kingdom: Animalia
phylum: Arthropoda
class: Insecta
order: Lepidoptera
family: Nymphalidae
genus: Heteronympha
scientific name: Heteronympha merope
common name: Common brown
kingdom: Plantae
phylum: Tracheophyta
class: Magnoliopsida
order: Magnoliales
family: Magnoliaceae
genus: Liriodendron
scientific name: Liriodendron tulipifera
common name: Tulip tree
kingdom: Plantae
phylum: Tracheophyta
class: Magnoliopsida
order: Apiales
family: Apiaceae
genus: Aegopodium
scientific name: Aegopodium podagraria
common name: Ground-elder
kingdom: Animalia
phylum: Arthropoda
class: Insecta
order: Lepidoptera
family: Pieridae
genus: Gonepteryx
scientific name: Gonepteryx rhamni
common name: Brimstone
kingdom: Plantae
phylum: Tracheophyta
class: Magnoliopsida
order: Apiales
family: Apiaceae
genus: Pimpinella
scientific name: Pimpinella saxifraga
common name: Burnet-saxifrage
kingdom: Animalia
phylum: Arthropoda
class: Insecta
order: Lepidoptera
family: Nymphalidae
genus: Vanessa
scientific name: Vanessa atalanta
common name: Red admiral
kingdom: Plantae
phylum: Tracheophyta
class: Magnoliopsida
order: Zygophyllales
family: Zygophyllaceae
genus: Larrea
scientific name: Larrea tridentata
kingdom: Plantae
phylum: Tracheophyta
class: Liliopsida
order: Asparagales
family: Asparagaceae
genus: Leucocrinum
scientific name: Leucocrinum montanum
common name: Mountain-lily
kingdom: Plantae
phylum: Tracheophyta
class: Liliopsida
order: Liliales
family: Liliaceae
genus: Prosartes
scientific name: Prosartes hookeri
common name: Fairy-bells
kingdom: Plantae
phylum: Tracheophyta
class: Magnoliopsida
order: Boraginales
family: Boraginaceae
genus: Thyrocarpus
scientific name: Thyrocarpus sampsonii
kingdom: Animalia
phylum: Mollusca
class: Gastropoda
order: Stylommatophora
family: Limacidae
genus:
•••••
#### [Directive]
Can you update these lines so that every "scientific name" reads "binomial name", with nothing else changed?

#### [Solution to the problem]
kingdom: Animalia
phylum: Arthropoda
class: Insecta
order: Lepidoptera
family: Nymphalidae
genus: Heteronympha
binomial name: Heteronympha merope
common name: Common brown
kingdom: Plantae
phylum: Tracheophyta
class: Magnoliopsida
order: Magnoliales
family: Magnoliaceae
genus: Liriodendron
binomial name: Liriodendron tulipifera
common name: Tulip tree
kingdom: Plantae
phylum: Tracheophyta
class: Magnoliopsida
order: Apiales
family: Apiaceae
genus: Aegopodium
binomial name: Aegopodium podagraria
common name: Ground-elder
kingdom: Animalia
phylum: Arthropoda
class: Insecta
order: Lepidoptera
family: Pieridae
genus: Gonepteryx
binomial name: Gonepteryx rhamni
common name: Brimstone
kingdom: Plantae
phylum: Tracheophyta
class: Magnoliopsida
order: Apiales
family: Apiaceae
genus: Pimpinella
binomial name: Pimpinella saxifraga
common name: Burnet-saxifrage
kingdom: Animalia
phylum: Arthropoda
class: Insecta
order: Lepidoptera
family: Nymphalidae
genus: Vanessa
binomial name: Vanessa atalanta
common name: Red admiral
kingdom: Plantae
phylum: Tracheophyta
class: Magnoliopsida
order: Zygophyllales
family: Zygophyllaceae
genus: Larrea
binomial name: Larrea tridentata
kingdom: Plantae
phylum: Tracheophyta
class: Liliopsida
order: Asparagales
family: Asparagaceae
genus: Leucocrinum
binomial name: Leucocrinum montanum
common name: Mountain-lily
kingdom: Plantae
phylum: Tracheophyta
class: Liliopsida
order: Liliales
family: Liliaceae
genus: Prosartes
binomial name: Prosartes hookeri
common name: Fairy-bells
kingdom: Plantae
phylum: Tracheophyta
class: Magnoliopsida
order: Boraginales
family: Boraginaceae
genus: Thyrocarpus
binomial name: Thyrocarpus sampsonii
kingdom: Animalia
phylum: Mollusca
class: Gastropoda
order: Stylommatophora
family: Limacidae
genus:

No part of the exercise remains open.